The oral history consists of six digital files: 2011.174.89.1a, 2011.174.89.1b, 2011.174.89.1c, 2011.174.89.1d, 2011.174.89.1e, and 2011.174.89.1f.
Linda Fuller Degelmann discusses her experiences at Koinonia Farm in Americus, Georgia. She and her former husband, Millard Fuller were inspired to start Habitat for Humanity. She describes her childhood in Birmingham, Alabama, and her memories of racial segregation from childhood through young adulthood when she became aware of the Freedom Rides and the Civil Rights Movement. She and Millard decided to move to Koinonia Farm in 1968, where they worked on cooperative industries, helped to establish a child development center, and built homes, which provided the seeds for Habitat for Humanity. She goes on to describe the growth of Habitat for Humanity in the United States and internationally, and she explains the religious principles of the organization as well as linking it to the Civil Rights Movement.
The oral history consists of five digital files: 2011.174.59.1a, 2011.174.59.1b, 2011.174.59.1c, 2011.174.59.1d, and 2011.174.59.1e.

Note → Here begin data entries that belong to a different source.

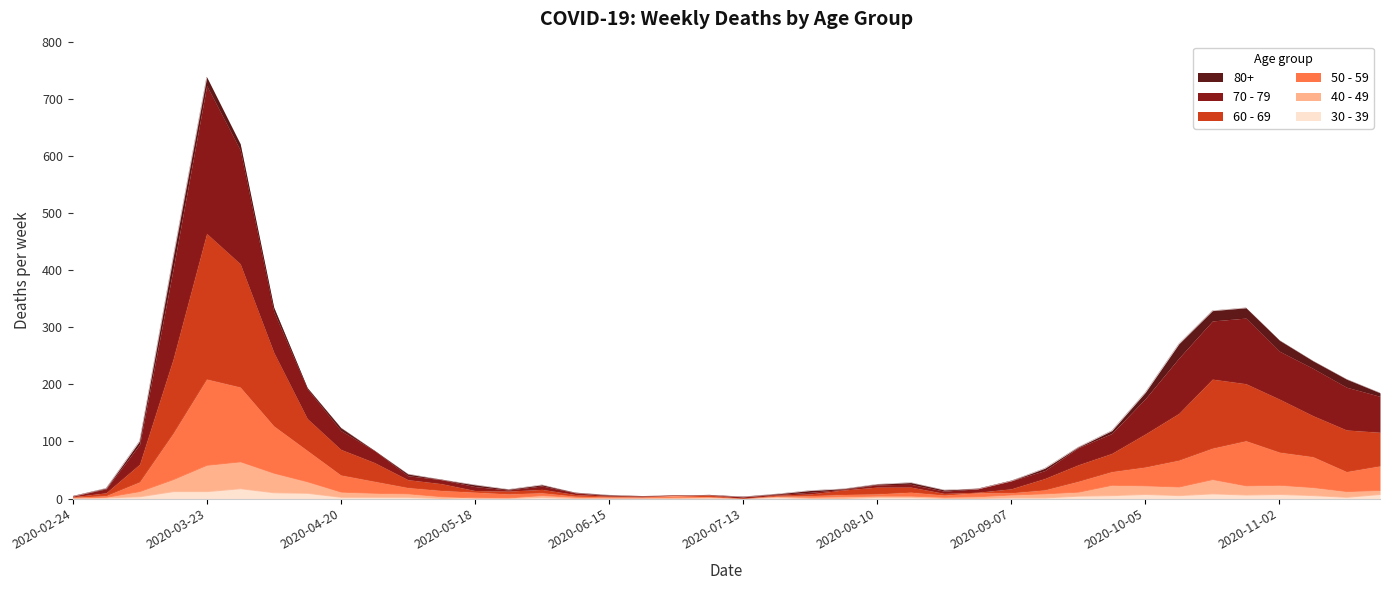

What position from the right is 2020-08-24?

14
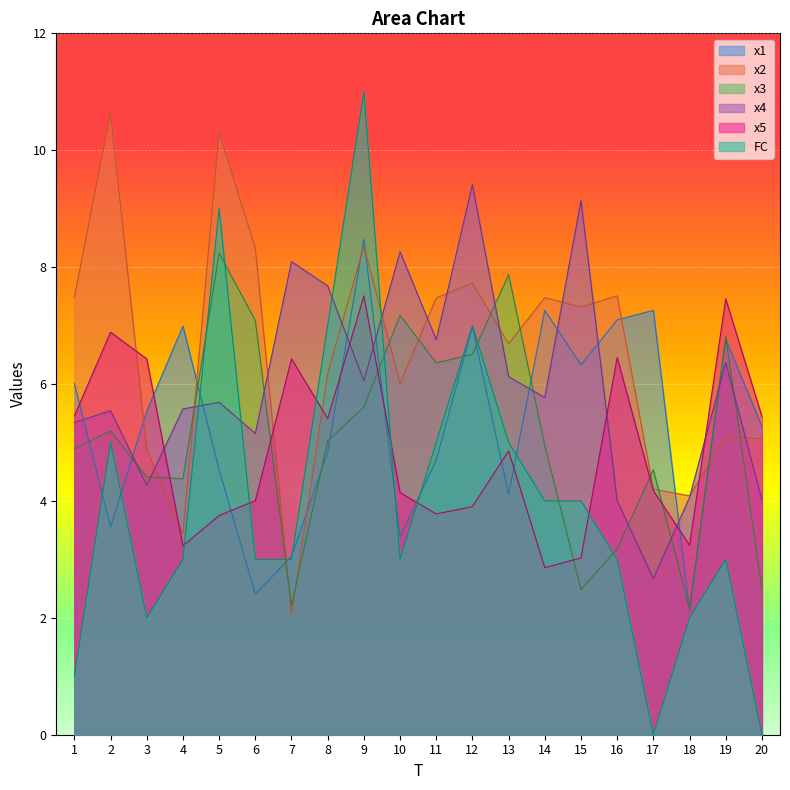

True or false: FC and x5 intersect in this chart.

True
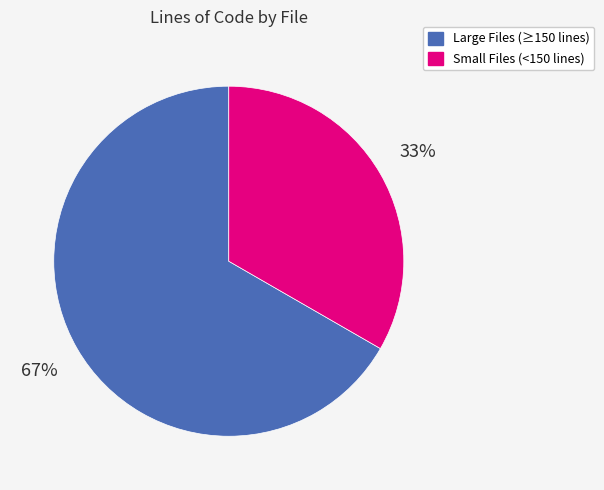

To the nearest percent, what is the average slice percentage?

50%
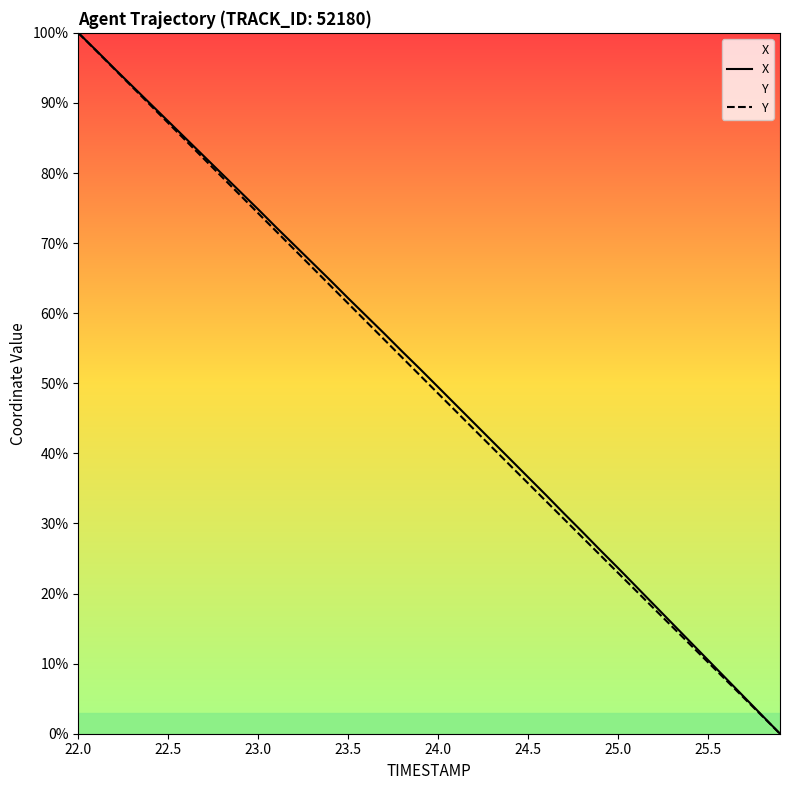

Which series has the largest total across all categories?

X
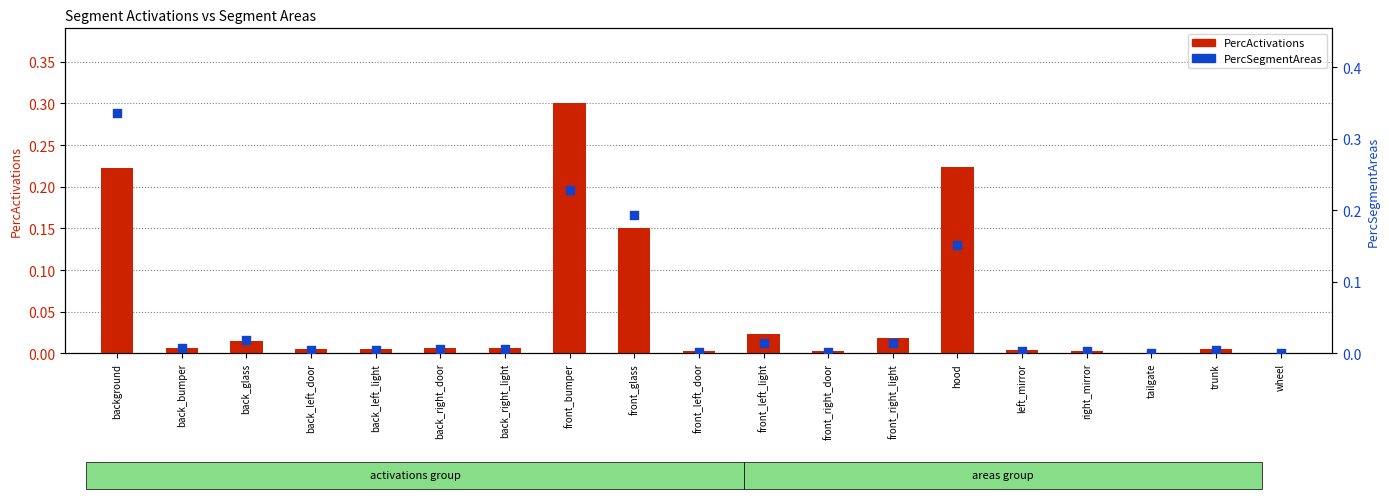

At which category is the sum across all series the highest?

background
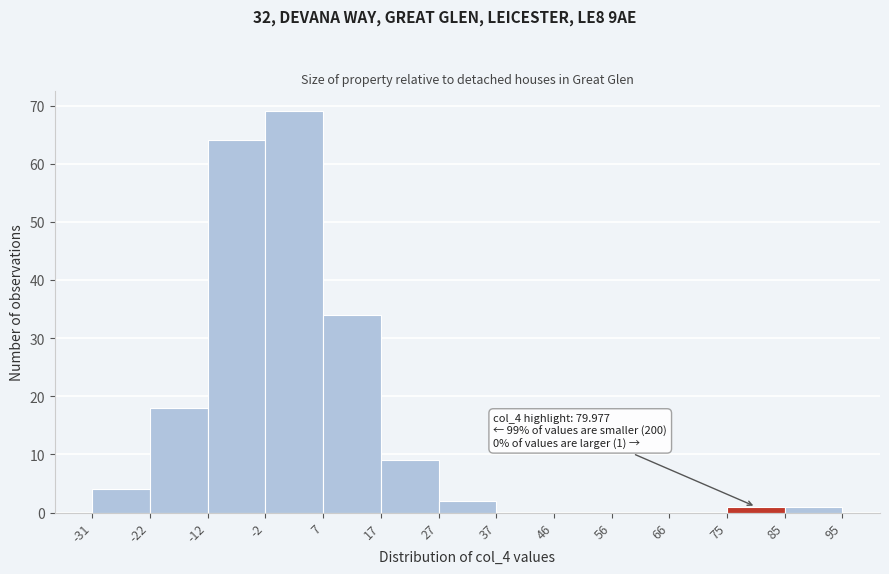

Over which range of the x-axis is the bar tallest?

-2 to 7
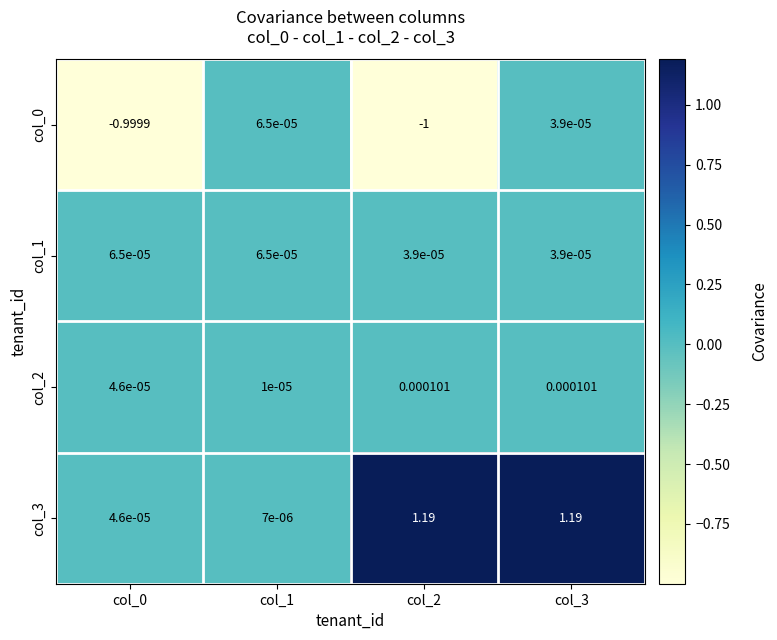

Count the number of data series in this chart.

4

Mildred Pitts Walter discusses her early life in Louisiana, attending Southern University, and moving to Los Angeles in 1944. Pitts recalls meeting Earl Walter whom she married two years later, her work with Earl who headed the Los Angeles chapter of the Congress of Racial Equality (CORE) from 1951 to 1963, CORE pickets of housing developers in Los Angeles, and her work as a clerk in the LA school district while getting her teaching credentials. She also discusses her career writing over 20 books for children, her work with a national association of nurses to develop culturally sensitive training, marching in the Soviet Union for peace, her ideas about civil rights and human rights.